(Collected data)
=-=-=

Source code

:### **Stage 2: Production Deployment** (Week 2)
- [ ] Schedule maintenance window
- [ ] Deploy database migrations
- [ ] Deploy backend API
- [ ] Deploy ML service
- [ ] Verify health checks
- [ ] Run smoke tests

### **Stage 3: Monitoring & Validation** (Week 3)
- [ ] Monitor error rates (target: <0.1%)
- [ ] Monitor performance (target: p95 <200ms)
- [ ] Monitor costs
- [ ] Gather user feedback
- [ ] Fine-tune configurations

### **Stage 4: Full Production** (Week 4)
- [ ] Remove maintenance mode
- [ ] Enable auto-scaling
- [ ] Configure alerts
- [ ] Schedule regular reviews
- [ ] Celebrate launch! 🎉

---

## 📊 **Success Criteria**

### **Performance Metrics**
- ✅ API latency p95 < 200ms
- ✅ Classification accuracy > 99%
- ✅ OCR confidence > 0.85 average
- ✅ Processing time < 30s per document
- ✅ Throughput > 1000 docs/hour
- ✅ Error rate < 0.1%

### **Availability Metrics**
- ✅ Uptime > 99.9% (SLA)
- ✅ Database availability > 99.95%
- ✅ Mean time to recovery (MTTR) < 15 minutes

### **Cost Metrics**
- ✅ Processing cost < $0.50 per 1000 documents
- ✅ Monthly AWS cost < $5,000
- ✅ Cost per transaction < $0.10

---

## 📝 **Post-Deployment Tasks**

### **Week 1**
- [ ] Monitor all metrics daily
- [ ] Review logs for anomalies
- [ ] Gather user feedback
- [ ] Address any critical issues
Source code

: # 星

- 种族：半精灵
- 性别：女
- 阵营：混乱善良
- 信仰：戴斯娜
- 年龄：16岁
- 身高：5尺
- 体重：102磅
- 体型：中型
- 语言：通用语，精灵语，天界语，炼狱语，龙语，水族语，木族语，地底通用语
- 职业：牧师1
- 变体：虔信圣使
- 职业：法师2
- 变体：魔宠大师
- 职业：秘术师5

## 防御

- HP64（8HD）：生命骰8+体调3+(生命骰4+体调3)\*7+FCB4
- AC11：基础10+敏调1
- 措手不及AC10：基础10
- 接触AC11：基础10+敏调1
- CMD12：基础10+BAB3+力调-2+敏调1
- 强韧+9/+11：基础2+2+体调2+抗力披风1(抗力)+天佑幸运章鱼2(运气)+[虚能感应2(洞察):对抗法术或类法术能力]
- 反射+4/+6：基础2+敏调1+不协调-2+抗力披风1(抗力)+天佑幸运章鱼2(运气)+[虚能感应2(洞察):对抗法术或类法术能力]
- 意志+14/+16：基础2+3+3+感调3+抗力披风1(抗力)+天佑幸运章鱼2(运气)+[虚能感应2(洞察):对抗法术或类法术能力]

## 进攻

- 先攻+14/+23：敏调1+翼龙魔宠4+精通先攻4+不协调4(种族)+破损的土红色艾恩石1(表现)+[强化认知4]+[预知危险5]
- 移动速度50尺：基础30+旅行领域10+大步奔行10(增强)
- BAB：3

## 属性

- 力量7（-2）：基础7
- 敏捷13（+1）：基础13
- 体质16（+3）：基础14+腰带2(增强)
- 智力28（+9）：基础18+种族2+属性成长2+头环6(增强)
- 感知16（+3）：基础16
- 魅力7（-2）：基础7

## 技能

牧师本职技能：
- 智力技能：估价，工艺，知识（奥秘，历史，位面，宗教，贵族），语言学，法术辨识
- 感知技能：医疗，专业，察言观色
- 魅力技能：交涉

=-=-=

▸ Work to be completed: Copy, exactly and only, the lines above that begin with the one containing "## 📊 **Success Criteria**" and finish with the one containing "- ✅ Mean time to recovery (MTTR) < 15 minutes".

▸ Task solution:
## 📊 **Success Criteria**

### **Performance Metrics**
- ✅ API latency p95 < 200ms
- ✅ Classification accuracy > 99%
- ✅ OCR confidence > 0.85 average
- ✅ Processing time < 30s per document
- ✅ Throughput > 1000 docs/hour
- ✅ Error rate < 0.1%

### **Availability Metrics**
- ✅ Uptime > 99.9% (SLA)
- ✅ Database availability > 99.95%
- ✅ Mean time to recovery (MTTR) < 15 minutes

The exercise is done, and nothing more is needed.